TAREFA » Disponha como lista JSON de strings, uma para cada linha e omitindo as linhas em branco, o trecho que vai do início dos registros abaixo até a linha que contém "Castolin Eutectic", com as duas extremidades incluídas.

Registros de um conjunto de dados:
───

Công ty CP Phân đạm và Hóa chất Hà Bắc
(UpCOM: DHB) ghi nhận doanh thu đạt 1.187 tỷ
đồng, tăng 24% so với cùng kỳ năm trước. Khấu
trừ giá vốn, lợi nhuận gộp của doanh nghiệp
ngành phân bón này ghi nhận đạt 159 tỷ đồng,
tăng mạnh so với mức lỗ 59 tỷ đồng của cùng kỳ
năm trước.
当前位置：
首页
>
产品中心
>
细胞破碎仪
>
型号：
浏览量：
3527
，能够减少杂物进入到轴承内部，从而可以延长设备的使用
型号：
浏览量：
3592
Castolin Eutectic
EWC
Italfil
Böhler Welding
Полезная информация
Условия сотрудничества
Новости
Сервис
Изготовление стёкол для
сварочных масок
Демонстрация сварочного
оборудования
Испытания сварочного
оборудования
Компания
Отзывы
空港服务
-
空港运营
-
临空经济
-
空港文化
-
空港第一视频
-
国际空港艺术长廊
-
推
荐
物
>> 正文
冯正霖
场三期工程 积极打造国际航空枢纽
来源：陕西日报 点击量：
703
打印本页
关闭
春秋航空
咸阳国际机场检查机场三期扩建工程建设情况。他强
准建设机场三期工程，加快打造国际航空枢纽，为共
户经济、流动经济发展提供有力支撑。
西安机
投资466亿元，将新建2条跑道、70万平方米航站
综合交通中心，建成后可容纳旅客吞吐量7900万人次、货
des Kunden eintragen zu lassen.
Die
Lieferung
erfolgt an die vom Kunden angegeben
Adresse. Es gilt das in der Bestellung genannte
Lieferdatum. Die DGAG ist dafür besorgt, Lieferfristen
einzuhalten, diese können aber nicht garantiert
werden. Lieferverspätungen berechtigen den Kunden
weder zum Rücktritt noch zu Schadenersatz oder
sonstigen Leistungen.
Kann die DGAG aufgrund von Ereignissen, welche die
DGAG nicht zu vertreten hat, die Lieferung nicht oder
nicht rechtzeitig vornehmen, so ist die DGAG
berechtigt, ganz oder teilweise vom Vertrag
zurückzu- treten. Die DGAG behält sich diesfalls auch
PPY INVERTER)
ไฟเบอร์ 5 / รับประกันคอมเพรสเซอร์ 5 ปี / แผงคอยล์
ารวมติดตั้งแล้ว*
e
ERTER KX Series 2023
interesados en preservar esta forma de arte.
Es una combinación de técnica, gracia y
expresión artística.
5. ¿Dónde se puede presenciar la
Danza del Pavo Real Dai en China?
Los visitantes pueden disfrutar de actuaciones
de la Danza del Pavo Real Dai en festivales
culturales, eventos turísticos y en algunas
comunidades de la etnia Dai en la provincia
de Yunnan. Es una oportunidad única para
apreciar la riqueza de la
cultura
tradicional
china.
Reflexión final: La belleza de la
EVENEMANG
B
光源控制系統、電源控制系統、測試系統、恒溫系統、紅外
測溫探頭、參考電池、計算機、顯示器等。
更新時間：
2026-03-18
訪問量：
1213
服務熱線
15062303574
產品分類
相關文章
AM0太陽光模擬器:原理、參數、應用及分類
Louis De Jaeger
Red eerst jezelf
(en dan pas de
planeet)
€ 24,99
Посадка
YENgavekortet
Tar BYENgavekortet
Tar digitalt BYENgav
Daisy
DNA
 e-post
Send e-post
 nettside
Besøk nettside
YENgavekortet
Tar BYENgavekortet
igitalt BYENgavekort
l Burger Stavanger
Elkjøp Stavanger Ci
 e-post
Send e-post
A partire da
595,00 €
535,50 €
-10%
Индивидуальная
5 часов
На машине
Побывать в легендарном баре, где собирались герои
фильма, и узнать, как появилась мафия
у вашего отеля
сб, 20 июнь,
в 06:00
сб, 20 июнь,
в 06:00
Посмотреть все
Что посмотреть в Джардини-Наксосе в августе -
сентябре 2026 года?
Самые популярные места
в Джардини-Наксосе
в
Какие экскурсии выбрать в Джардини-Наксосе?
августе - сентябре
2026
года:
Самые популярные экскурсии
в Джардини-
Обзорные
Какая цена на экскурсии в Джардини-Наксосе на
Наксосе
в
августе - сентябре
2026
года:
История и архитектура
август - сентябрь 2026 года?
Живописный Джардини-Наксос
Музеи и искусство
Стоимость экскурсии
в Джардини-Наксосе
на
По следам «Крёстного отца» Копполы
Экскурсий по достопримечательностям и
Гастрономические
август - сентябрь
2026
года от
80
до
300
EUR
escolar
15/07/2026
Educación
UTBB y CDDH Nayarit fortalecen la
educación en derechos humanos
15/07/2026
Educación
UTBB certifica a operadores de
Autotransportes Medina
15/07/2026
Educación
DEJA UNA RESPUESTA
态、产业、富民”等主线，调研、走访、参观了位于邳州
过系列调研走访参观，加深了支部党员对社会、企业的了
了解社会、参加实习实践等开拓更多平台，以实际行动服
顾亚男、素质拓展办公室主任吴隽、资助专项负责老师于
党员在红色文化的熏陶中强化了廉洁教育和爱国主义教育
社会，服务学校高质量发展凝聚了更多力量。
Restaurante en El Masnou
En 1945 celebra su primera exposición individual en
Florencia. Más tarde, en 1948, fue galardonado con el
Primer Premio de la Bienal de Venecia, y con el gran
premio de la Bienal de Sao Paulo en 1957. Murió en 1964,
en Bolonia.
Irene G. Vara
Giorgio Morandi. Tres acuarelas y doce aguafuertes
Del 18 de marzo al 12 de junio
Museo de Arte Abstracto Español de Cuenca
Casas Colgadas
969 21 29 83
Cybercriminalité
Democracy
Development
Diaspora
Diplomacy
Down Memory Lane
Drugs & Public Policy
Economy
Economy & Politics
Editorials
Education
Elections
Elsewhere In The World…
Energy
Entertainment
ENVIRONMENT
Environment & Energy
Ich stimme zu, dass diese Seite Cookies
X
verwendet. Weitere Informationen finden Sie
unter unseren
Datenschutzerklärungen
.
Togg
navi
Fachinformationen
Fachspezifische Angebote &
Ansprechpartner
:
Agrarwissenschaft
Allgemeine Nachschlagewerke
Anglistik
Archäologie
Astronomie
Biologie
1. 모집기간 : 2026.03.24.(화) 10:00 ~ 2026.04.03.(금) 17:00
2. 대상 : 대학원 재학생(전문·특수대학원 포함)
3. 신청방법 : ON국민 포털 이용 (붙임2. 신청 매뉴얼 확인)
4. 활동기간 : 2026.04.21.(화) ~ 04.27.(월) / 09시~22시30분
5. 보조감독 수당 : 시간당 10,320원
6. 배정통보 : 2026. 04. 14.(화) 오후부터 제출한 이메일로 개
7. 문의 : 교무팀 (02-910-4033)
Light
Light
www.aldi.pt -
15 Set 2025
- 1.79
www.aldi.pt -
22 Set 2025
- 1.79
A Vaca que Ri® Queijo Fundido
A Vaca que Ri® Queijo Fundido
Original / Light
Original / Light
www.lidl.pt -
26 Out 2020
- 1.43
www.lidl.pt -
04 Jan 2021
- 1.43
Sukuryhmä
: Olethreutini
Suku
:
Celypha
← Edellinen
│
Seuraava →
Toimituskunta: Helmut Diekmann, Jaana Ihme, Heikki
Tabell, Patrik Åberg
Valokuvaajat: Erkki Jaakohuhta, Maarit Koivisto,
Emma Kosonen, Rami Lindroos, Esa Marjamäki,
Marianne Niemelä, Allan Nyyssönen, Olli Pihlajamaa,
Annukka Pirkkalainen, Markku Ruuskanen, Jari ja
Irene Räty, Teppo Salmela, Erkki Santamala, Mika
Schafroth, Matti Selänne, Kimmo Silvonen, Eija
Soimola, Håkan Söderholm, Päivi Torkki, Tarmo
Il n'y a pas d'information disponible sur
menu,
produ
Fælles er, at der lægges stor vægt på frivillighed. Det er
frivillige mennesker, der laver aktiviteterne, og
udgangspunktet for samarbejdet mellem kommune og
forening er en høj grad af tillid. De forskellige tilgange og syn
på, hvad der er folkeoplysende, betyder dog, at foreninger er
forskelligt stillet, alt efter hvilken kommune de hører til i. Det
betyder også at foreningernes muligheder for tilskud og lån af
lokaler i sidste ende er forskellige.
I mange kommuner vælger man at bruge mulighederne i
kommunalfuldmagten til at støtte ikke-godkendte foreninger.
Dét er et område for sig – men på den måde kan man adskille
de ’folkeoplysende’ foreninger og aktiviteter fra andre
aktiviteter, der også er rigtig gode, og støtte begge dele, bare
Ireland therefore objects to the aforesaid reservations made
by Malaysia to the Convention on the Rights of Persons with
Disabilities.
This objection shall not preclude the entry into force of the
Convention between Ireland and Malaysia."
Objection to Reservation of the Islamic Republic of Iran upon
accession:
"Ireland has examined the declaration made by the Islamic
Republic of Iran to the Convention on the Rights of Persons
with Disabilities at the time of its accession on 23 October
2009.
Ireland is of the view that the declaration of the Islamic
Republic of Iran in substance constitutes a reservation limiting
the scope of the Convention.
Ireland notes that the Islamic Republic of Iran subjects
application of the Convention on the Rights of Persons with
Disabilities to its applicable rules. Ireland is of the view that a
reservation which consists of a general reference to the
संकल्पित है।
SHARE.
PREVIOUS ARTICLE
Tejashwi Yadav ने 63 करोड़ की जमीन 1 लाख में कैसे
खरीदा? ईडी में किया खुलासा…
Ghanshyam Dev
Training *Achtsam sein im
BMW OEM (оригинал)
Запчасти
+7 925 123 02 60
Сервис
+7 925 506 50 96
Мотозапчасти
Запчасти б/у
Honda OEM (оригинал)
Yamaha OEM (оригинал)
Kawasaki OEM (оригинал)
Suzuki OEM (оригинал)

───

RESPOSTA »
[
  "Công ty CP Phân đạm và Hóa chất Hà Bắc",
  "(UpCOM: DHB) ghi nhận doanh thu đạt 1.187 tỷ",
  "đồng, tăng 24% so với cùng kỳ năm trước. Khấu",
  "trừ giá vốn, lợi nhuận gộp của doanh nghiệp",
  "ngành phân bón này ghi nhận đạt 159 tỷ đồng,",
  "tăng mạnh so với mức lỗ 59 tỷ đồng của cùng kỳ",
  "năm trước.",
  "当前位置：",
  "首页",
  ">",
  "产品中心",
  ">",
  "细胞破碎仪",
  ">",
  "型号：",
  "浏览量：",
  "3527",
  "，能够减少杂物进入到轴承内部，从而可以延长设备的使用",
  "型号：",
  "浏览量：",
  "3592",
  "Castolin Eutectic"
]